As the tumultuous selloff in euro-area bonds snarled up fixed-income markets this month, futures exchanges emerged as one of the biggest beneficiaries.
Trading in German bund futures on Deutsche Boerse AG’s Eurex surged last week to the greatest volume since 2011, data compiled by Bloomberg show. That’s a turnaround from the previous month, which was the worst April for turnover in at least 10 years. Italian and French bond futures trading reached record highs.

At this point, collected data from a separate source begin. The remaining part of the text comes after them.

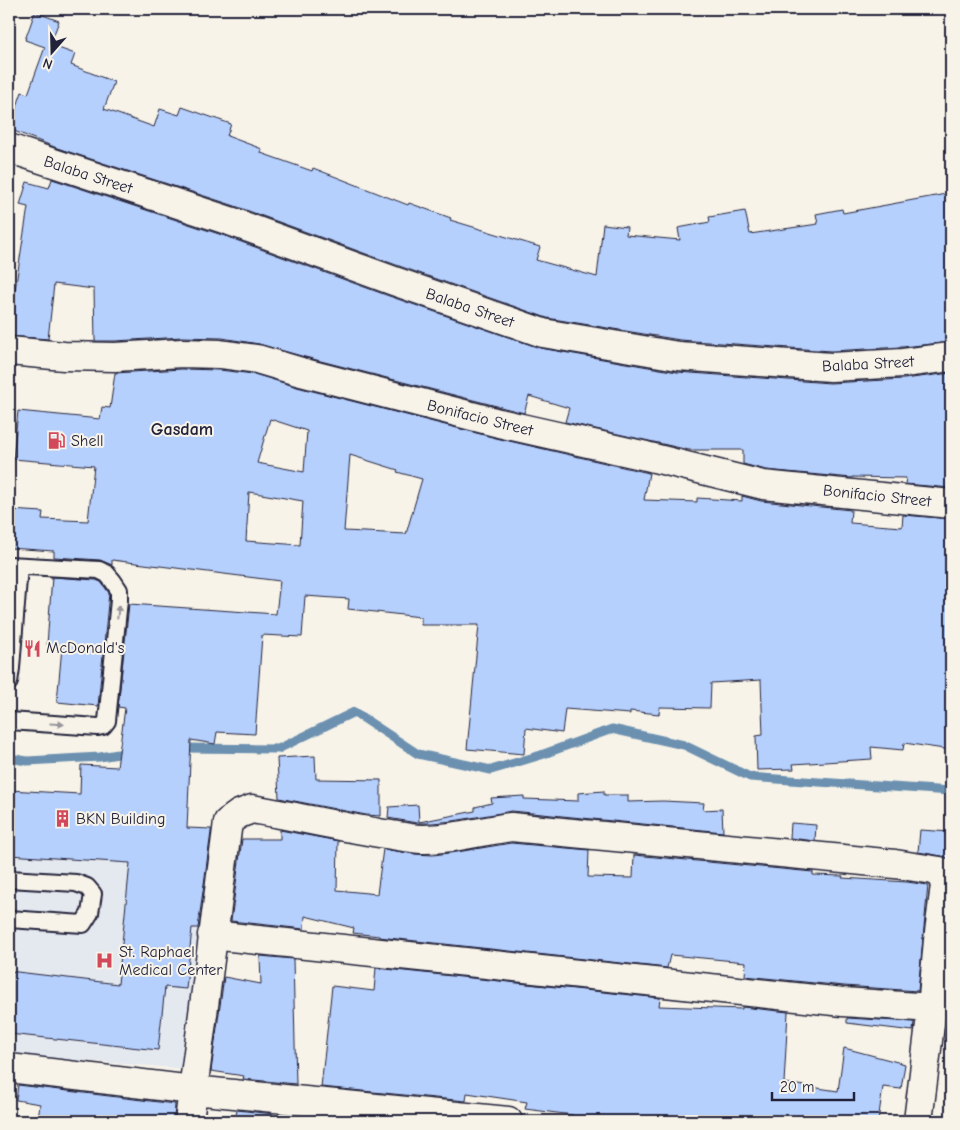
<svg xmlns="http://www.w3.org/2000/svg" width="960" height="1130" font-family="'Comic Neue',sans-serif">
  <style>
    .built { fill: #e4e8ef }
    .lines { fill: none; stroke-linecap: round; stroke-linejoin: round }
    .stream { stroke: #6c90b0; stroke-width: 9 }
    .building { fill: #b6d0fe; stroke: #22223b; fill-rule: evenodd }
    .lane-casing { stroke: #22223b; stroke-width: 20 }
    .street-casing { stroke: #22223b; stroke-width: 31 }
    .lane { stroke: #f7f3e8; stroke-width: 16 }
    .street { stroke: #f7f3e8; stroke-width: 28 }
    .oneway { fill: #97959a }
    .labels { text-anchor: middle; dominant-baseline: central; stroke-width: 4; stroke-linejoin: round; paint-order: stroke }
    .street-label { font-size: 16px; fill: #22223b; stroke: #f7f3e8 }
    .poi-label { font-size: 16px; fill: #22223b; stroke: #f7f3e8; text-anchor: start }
    .neighbourhood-label { font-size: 18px; font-weight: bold; fill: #22223b; stroke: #f7f3e8 }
  </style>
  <rect width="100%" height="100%" fill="#f7f3e8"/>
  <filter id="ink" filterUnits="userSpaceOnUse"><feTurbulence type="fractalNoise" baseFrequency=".02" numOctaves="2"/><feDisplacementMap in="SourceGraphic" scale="10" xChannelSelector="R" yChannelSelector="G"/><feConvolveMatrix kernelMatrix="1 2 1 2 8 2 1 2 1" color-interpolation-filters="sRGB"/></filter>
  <g filter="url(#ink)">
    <path class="built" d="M9,855l202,13 -22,201 -180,-14z"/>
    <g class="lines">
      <path class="stream" d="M181,748l97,1 76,-37 64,42 73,16 50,-15 71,-26 72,16 66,32 54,4 147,10
        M9,758l18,3 73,-4 30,-5"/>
    </g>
    <path class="building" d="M35,12l24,9 -9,24 25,9 -4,11 43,17 -10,27 50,18 6,-18 19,6 3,-8 49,17 -4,12 35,13 -1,4 51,18 1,-3 95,37 1,-2 42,15 -1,2 90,27 -4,13 61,17 6,-53 24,3 -1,8 54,5 -2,-12 32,-6 -1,-5 36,-6 5,23 68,-10 -2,-10 26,-5 1,4 103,-19 5,29v119l-49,5 -71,4 -151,-11 -133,-22 -148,-52 -164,-60 -178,-58 -48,-19 13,-37 6,2 17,-47 -20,-7z
      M52,179l173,57 164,60 151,52 137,24 153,11 74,-4 47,-6v115l-46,-4 1,-6 -54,-1v1l-86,-8 -23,-6v-14h-54l-124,-28 4,-14 -40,-12 -5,17 -219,-56 -46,-13 -37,-6 -40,-1 -67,4h-20l-1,-52 -40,-5 -6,55 -39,-3v-47l6,1 13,-83 -8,-2 7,-23 22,6z
      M182,369l37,1 35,4 43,13 199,51 153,35 -5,27 53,2v-4l45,3v-5l19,5 90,9 -1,13 52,4 1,-12 48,4v96l-3,36 3,1v98l-47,-7 -1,7 -32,-3 1,12 -79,5 1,5 -37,1 -1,-34 7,-1 -2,-55 -50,3 -1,25 -50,-1 -1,7 -29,-3v3l-65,-5 -3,24 -36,-5 -2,26 -57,-5 12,-124h-58v-8l-73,-8 1,-10 -44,-3 -3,41 -40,-2 -7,99 -38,-2 -2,12 -24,-4 -4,88 24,1v3l-13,96h-6l-6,61 -21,-2 -7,63 -149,-16v-63l109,13 12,-121 -121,-8v-65l71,4 1,-29 36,2 8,-59 -7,-1 11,-103 147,10 4,-33 -168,-21v5l-12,-5 -46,-3v-6l-45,-3v-38l34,2 -1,7 46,2 6,-55 -81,-7 5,-48 82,8 2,-12 8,1 5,-35zM270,419l37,12 -3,41 -47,-9zM350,455l48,15 -1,2 25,7 -16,55 -62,-3zM249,492l54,9 -3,44 -54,-4z
      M52,577l44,3 5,2 8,11 -11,113 -41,-4 5,-55 -15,-2z
      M315,756l1,23 65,1v36l-15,-1 -87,-17 -2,-40z
      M604,791v4h24v7l35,-1 41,2 -1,7 19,-1 1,23 -211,-21 -59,10 -21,2h-15l-29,-5 1,-11 29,-2 1,17 56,-11v-4l17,-4 -1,-5 33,-2v3l54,2v-8z
      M791,823l25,2 -1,16 -25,-3z
      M280,830l58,11 -1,49 40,4 6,-45 31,5 19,1 24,-3 54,-9 78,7 -1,27 45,1 1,-23 179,17v3l30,1 -1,2 65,4 21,3 -10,106 -74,-5 -99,-10 1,-14 -76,-7 -3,13 -288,-31v-1l-26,-3 1,-5 -49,-12 -1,13 -73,-8 11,-82h38z
      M920,830l31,2v29l-9,-5 -24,-4z
      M260,956l33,3 3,125 -53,-5 1,-3 -33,-5 13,-94 37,7z
      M376,968l284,30 -1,8 83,3v-2l46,5 -4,71 54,8 6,-43 61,16 -4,25 -18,-2 -5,34h-306l1,-6 -48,-6 2,-7 -60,-9 -1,8 -145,-14 11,-101 42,5z
      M951,968v68l-7,-1z
      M847,1018l67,4 -1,9 -66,-8z
      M18,1085l157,19 -1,17h-136l2,-17 -24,-4z
      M237,1110l36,4 -1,7h-37z"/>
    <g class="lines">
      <defs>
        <path id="lane" d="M9,565l90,5 8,4 6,7 6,9v10l-12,121 -4,5 -5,1 -89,-6
          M9,682l2,-14 8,-102
          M9,879l67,4 11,4 6,7 -3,19 -7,11 -74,-5"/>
        <path id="street" d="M9,148l14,5 207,68 164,60 149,52 135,23 153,11 72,-4 48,-6
          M9,351l55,5 51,1 67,-4 38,1 37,5 44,13 198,51 147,33 117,29 188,19
          M212,935l631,67 89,6
          M9,1068l184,22 315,31
          M189,1121l39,-299 11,-8 13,-5c42,7 84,17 127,24 14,2 28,5 42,6 30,1 60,-8 90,-12l384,37 45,7 5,14 -7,55 -6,68 -14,113"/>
      </defs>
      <use href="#lane" class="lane-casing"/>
      <use href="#street" class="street-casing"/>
      <use href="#lane" class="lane"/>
      <use href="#street" class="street"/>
    </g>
    <defs><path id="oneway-solid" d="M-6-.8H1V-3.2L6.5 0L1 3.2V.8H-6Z" transform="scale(1.25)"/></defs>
    <g class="oneway">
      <use href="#oneway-solid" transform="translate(118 612) rotate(-84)"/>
      <use href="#oneway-solid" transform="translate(57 724) rotate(4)"/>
    </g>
  </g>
  <defs>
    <symbol id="fuel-bare" viewBox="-9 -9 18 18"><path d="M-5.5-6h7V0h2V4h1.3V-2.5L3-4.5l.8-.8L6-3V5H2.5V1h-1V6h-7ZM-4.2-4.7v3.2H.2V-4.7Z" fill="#d1495b" stroke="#f7f3e8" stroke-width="2.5" paint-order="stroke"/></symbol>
    <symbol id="restaurant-bare" viewBox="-9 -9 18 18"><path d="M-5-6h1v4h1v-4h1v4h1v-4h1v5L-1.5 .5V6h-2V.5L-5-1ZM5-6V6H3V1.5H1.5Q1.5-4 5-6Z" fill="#d1495b" stroke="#f7f3e8" stroke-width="2.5" paint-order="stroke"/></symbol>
    <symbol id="building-bare" viewBox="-9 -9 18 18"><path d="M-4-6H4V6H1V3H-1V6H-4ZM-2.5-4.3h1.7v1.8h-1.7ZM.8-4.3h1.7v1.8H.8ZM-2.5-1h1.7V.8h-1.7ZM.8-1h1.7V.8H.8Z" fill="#d1495b" stroke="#f7f3e8" stroke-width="2.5" paint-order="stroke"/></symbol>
    <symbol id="hospital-bare" viewBox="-9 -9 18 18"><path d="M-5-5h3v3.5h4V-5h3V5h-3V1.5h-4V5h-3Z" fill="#d1495b" stroke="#f7f3e8" stroke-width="2.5" paint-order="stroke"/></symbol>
  </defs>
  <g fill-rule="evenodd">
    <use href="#fuel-bare" x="44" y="428" width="25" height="25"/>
    <use href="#restaurant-bare" x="20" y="636" width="25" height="25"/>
    <use href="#building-bare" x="50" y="806" width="25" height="25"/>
    <use href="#hospital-bare" x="92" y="948" width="25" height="25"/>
  </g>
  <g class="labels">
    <g class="street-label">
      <text transform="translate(88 175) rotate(18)">Balaba Street</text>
      <text transform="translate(470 308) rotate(19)">Balaba Street</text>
      <text transform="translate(868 364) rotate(-3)">Balaba Street</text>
      <text transform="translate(480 418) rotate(14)">Bonifacio Street</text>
      <text transform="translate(877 496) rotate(6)">Bonifacio Street</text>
    </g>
    <g class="poi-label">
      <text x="71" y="441">Shell</text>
      <text x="46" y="648">McDonald's</text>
      <text x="76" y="819">BKN Building</text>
      <text x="119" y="952">St. Raphael<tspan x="119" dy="18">Medical Center</tspan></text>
    </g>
    <g class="neighbourhood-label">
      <text x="182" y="429">Gasdam</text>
    </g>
  </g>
  <rect width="960" height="1130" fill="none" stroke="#f7f3e8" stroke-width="30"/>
  <rect x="15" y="15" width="930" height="1100" fill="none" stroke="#22223b" stroke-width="2" filter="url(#ink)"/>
  <g transform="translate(52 52) rotate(200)" stroke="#f7f3e8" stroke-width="4" paint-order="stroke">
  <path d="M0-4L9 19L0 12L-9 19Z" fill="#22223b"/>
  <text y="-8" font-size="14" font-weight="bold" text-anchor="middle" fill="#22223b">N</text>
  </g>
  <path d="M772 1092v8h82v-8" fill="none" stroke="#22223b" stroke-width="2.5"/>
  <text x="780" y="1092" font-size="15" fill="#22223b" stroke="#f7f3e8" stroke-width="4" paint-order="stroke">20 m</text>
</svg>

Investors pounced on the derivatives because they offered deeper market liquidity amid a shortage of regular bonds to trade. Turnover in bund futures peaked on May 7, when a widening spread between the best bids and offers for the cash bonds helped exaggerate a selloff that pushed yields up by the most intraday since August 2012.

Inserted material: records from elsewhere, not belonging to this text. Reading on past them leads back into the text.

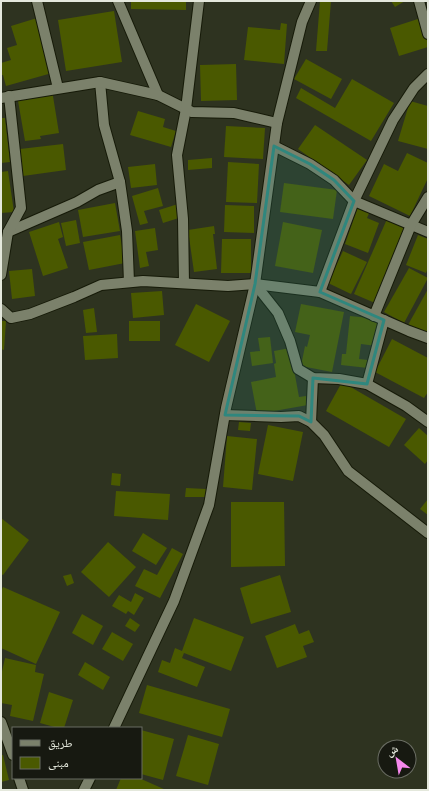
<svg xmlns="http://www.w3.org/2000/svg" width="429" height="791" font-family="'Crimson Pro','Noto Naskh Arabic',serif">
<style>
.building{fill:#4a5900}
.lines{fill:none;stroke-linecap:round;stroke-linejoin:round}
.minor-casing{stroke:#161a08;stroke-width:12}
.minor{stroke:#7b816b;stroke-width:10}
.marked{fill:#2f877e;fill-opacity:0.2;stroke:#2f877e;stroke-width:3;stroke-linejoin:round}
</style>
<rect width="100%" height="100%" fill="#2e3320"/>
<g class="building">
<polygon points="131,1 186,1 186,10 131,9"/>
<polygon points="320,1 331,1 327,51 316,51"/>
<polygon points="391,1 405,1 395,7"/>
<polygon points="114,11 122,62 66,71 58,20"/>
<polygon points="37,18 52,73 6,86 3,75 1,75 1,63 11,60 7,48 17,45 11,26"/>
<polygon points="421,18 428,41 428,47 399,56 390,28"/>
<polygon points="281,23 287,24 284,64 244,60 248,27 280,30"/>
<polygon points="306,59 342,79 331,99 294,79"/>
<polygon points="236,64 237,100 201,101 200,65"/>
<polygon points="352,79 394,103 371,141 296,98 301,88 335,108"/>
<polygon points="52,90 59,133 40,136 41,139 25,141 17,95"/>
<polygon points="410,101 428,106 428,149 398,141"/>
<polygon points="138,111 165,119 163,127 176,131 171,147 130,135"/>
<polygon points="1,118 5,118 10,162 1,163"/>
<polygon points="315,125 367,160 349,185 298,149"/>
<polygon points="226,126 265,128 263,159 224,157"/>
<polygon points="63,144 66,170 23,176 20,149"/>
<polygon points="407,153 428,163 428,178 410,216 369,196 384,164 398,171"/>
<polygon points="212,158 212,168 188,170 188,160"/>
<polygon points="228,162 259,164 257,203 226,202"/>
<polygon points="155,164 157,185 131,188 128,167"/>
<polygon points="8,171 14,212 1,213 1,172"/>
<polygon points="284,183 337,190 333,219 280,212"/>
<polygon points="158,188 163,206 144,211 148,223 140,225 132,196"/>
<polygon points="115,203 120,231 83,237 78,210"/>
<polygon points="178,204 182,217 163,223 159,210"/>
<polygon points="225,205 254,206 254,233 224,232"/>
<polygon points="358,207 370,211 367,218 379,223 368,253 345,244"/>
<polygon points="387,219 408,229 375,303 354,294"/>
<polygon points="76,220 80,243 66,246 61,223"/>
<polygon points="59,222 63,237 58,239 68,268 43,276 29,232"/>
<polygon points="283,222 322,230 313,273 275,266"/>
<polygon points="214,226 215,234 213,234 217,269 194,272 188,230"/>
<polygon points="155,228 158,250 146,252 149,266 140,268 135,231"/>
<polygon points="120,235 125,263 89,270 83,242"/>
<polygon points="418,235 428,239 428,268 426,273 406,265"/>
<polygon points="222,239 251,239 251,273 221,273"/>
<polygon points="343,251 367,262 351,294 328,283"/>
<polygon points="409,268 428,278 404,323 384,312"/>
<polygon points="32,269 35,296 12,299 9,271"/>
<polygon points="428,289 428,336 408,325"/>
<polygon points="162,291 164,315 133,318 131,293"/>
<polygon points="196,304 230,321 209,362 175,345"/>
<polygon points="301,304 344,312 332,372 301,366 305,346 307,347 310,335 295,332"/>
<polygon points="94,308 97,332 86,333 83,310"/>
<polygon points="350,316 379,319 376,346 361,344 359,359 368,360 368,368 341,365 342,354 346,354"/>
<polygon points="1,321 6,321 4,350 1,349"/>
<rect x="129" y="321" width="31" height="20"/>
<polygon points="117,334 118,358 85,360 83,336"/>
<polygon points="270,337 273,363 252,366 250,352 260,351 258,338"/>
<polygon points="392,339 428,358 428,392 424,398 375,372"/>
<polygon points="290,348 299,397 306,396 308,405 257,414 251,382 276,377 274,364 276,363 274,351"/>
<polygon points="342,382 406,419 389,447 326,411"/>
<polygon points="239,422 251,423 250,431 238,430"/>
<polygon points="268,425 303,432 293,481 258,474"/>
<polygon points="419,428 428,436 428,460 425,464 404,445"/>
<polygon points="227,436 257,439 252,490 223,487"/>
<polygon points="112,473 121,474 120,486 111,485"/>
<polygon points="186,488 206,489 206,497 185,497"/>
<polygon points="116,491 170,494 168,520 114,516"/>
<polygon points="428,499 428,515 420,509"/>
<polygon points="231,502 284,502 285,566 231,567"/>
<polygon points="1,518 29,540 3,575 1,574"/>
<polygon points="143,533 167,548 156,565 132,551"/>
<polygon points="108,542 136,567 109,597 81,572"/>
<polygon points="172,548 183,554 160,598 135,586 144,569 157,575"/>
<polygon points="71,574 74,583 67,586 63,576"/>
<polygon points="280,575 291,612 251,624 240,588"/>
<polygon points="3,587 60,612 36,664 1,648 1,591"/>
<polygon points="135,593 144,598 134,615 128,611 126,614 112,606 119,595 131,602"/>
<polygon points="82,614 103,626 93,645 72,633"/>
<polygon points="130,618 140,625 135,632 125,626"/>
<polygon points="194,618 244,637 231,671 184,653 182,658 205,667 197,687 158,672 162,660 170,663 175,648 182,651"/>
<polygon points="295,624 299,634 309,630 314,642 303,646 307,657 277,668 265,636"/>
<polygon points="112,632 133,644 123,661 102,649"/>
<polygon points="5,658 36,665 35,672 44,674 33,721 10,716 12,705 1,703 1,676"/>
<polygon points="85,662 110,677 103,690 78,675"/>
<polygon points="147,685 230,709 222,737 139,713"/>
<polygon points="49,692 73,700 64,728 58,728 40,723"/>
<polygon points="141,730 174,739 163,780 141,774"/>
<polygon points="188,735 219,744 208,785 176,776"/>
<polygon points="1,755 3,755 9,780 1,782"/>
<polygon points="121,778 139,778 166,790 116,790"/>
</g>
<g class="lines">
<defs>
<g id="minor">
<polyline points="37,1 58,88"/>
<polyline points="118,1 158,95"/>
<polyline points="419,1 428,34"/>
<polyline points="100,82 104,125 120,182 127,231 129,282"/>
<polyline points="1,98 100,82 158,95 192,112 234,113 277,123"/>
<polyline points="274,146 310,164 334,180 354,201 428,232"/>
<polyline points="8,232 77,202 98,190 120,182"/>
<polyline points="1,275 8,232 21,208 9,96"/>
<polyline points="184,283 183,219 177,155 186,109 199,1"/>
<polyline points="255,284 278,313 290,341 298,369 313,378 339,379 367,384 406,406 428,422"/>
<polyline points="320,292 354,201 393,120 414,88 428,74"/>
<polyline points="1,309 11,318 30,314 74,297 101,285 143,281 228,286 255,284 320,292 409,331 428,338"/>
<polyline points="374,316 411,225 428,197"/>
<polyline points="367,384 384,320"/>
<polyline points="225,415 281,417 299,416 311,422 324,435 348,471 428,533"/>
<polyline points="311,422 313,378"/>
<polyline points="1,722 13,755"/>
<polyline points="114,728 174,601 209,505 226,408 255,284 277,123 302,22 311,1"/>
<polyline points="19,778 23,790"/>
<polyline points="84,790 90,778"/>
</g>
</defs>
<use href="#minor" class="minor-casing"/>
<use href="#minor" class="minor"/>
</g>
<path class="marked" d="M274,146L310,164L334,180L354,201L320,292L384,320L367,384L313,378L311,422L299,416L225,415L255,284Z"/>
<rect width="429" height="791" fill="none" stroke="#e4e8dc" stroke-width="4"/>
<rect x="12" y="727" width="130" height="52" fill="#171911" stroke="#696c62"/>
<rect x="20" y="740" width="20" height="6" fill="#7b816b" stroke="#696c62"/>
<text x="48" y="747" font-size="12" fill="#e4e8dc">طريق</text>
<rect x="20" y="757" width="20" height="12" fill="#4a5900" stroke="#696c62"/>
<text x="48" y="767" font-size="12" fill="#e4e8dc">مبنى</text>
<g transform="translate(397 759) rotate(329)"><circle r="19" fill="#171911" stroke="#696c62"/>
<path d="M0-3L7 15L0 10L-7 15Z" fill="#f688ed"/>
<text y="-6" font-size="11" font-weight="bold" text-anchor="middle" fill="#e4e8dc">ش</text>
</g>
</svg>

“I’ve certainly observed an increasing differential in terms of liquidity between liquid derivatives and off-the-run cash securities,” said Mark Dowding, a London-based partner and money manager at BlueBay Asset Management LLP. “We’ve made use of liquid derivatives and we’ll continue to do so.”
Trading in 10-year bund futures reached 5.87 million contracts last week, the most since July 2011, data compiled by Bloomberg show. The number of outstanding positions -- known as open interest -- on the front contract reached 1.48 million, the highest since 2007.
Dealing in Italian futures surged to 779,379 contracts, the most since Bloomberg started gathering the data in 2009. French futures volume reached almost 700,000 contracts, almost double that of the week before.
“The fact that the amount of futures trading has been so much larger than in cash bonds suggests liquidity in the cash market has been poor and investors have had no choice but to seek alternatives,” said Carl Norrey, co-head of rates trading for Europe, Middle East and Africa at JPMorgan Chase & Co. “It’s possible that as the market turned down, the momentum was negative and CTAs became sellers.”
CTAs, or Commodity Trading Advisors, are funds that normally use futures contracts for trading and investment.
Bonds tumbled across Europe over the past three weeks as investors unwound bets prices would rise amid data suggesting the risk of deflation had subsided. The global selloff was the worst in two years and wiped more than $400 billion from markets worldwide.
Diminishing liquidity in the regular -- or cash -- bond market led to price gyrations as investors rushed for the exits. The bid-offer spread for German 10-year bonds, a gauge of the market’s depth derived from the difference in yields between buyers and sellers, widened to 0.27 basis point last week, up from as low as 0.1 in March and an average of 0.2 this year, data compiled by Bloomberg show.
As the region’s benchmark sovereign securities, those 10-year bunds are among the most liquid euro-denominated government bonds.
That’s made derivatives more popular. The contracts are based on underlying assets and can provide the same exposure without tying up as much capital. The boost to this market reflects an unintended consequence of central banks’ bond-buying plans, which have reduced the amount of debt in circulation.